THE TASK → Turn each line of the listing below into one string in a JSON list, and leave out any blank lines.

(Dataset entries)
--------------------------------------------------

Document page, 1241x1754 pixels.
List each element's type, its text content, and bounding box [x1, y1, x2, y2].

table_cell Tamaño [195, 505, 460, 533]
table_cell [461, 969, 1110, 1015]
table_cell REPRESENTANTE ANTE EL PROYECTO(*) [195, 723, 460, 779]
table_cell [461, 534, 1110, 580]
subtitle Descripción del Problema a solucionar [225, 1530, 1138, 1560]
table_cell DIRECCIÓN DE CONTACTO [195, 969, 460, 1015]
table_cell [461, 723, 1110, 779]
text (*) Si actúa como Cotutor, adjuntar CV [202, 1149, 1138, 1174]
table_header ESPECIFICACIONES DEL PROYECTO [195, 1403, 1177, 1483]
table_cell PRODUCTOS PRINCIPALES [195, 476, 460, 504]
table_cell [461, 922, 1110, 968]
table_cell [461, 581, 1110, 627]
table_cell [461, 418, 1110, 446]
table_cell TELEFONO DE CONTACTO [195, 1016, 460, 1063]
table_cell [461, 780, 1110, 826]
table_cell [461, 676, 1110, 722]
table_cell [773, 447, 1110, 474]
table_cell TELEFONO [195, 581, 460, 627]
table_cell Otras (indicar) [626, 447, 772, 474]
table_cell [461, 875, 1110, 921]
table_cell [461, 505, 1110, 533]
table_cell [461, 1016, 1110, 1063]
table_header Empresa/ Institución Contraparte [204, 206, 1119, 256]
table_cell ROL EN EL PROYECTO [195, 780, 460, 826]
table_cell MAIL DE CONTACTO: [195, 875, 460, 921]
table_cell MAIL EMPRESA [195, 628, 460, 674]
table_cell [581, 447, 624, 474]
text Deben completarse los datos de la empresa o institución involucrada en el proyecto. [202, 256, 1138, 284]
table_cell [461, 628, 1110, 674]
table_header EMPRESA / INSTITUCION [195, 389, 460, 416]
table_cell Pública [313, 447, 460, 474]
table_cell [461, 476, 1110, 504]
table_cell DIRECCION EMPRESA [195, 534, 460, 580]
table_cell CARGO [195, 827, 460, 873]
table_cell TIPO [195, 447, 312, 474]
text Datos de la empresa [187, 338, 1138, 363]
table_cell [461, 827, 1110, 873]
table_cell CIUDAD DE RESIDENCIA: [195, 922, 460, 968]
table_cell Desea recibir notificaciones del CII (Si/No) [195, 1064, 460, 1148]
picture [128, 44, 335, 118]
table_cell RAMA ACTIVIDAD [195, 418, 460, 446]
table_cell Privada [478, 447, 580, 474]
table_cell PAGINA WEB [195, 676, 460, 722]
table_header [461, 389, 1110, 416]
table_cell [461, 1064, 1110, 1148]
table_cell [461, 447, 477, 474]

--------------------------------------------------

EXPECTED ANSWER →
[
  "Document page, 1241x1754 pixels.",
  "List each element's type, its text content, and bounding box [x1, y1, x2, y2].",
  "table_cell Tamaño [195, 505, 460, 533]",
  "table_cell [461, 969, 1110, 1015]",
  "table_cell REPRESENTANTE ANTE EL PROYECTO(*) [195, 723, 460, 779]",
  "table_cell [461, 534, 1110, 580]",
  "subtitle Descripción del Problema a solucionar [225, 1530, 1138, 1560]",
  "table_cell DIRECCIÓN DE CONTACTO [195, 969, 460, 1015]",
  "table_cell [461, 723, 1110, 779]",
  "text (*) Si actúa como Cotutor, adjuntar CV [202, 1149, 1138, 1174]",
  "table_header ESPECIFICACIONES DEL PROYECTO [195, 1403, 1177, 1483]",
  "table_cell PRODUCTOS PRINCIPALES [195, 476, 460, 504]",
  "table_cell [461, 922, 1110, 968]",
  "table_cell [461, 581, 1110, 627]",
  "table_cell [461, 418, 1110, 446]",
  "table_cell TELEFONO DE CONTACTO [195, 1016, 460, 1063]",
  "table_cell [461, 780, 1110, 826]",
  "table_cell [461, 676, 1110, 722]",
  "table_cell [773, 447, 1110, 474]",
  "table_cell TELEFONO [195, 581, 460, 627]",
  "table_cell Otras (indicar) [626, 447, 772, 474]",
  "table_cell [461, 875, 1110, 921]",
  "table_cell [461, 505, 1110, 533]",
  "table_cell [461, 1016, 1110, 1063]",
  "table_header Empresa/ Institución Contraparte [204, 206, 1119, 256]",
  "table_cell ROL EN EL PROYECTO [195, 780, 460, 826]",
  "table_cell MAIL DE CONTACTO: [195, 875, 460, 921]",
  "table_cell MAIL EMPRESA [195, 628, 460, 674]",
  "table_cell [581, 447, 624, 474]",
  "text Deben completarse los datos de la empresa o institución involucrada en el proyecto. [202, 256, 1138, 284]",
  "table_cell [461, 628, 1110, 674]",
  "table_header EMPRESA / INSTITUCION [195, 389, 460, 416]",
  "table_cell Pública [313, 447, 460, 474]",
  "table_cell [461, 476, 1110, 504]",
  "table_cell DIRECCION EMPRESA [195, 534, 460, 580]",
  "table_cell CARGO [195, 827, 460, 873]",
  "table_cell TIPO [195, 447, 312, 474]",
  "text Datos de la empresa [187, 338, 1138, 363]",
  "table_cell [461, 827, 1110, 873]",
  "table_cell CIUDAD DE RESIDENCIA: [195, 922, 460, 968]",
  "table_cell Desea recibir notificaciones del CII (Si/No) [195, 1064, 460, 1148]",
  "picture [128, 44, 335, 118]",
  "table_cell RAMA ACTIVIDAD [195, 418, 460, 446]",
  "table_cell Privada [478, 447, 580, 474]",
  "table_cell PAGINA WEB [195, 676, 460, 722]",
  "table_header [461, 389, 1110, 416]",
  "table_cell [461, 1064, 1110, 1148]",
  "table_cell [461, 447, 477, 474]"
]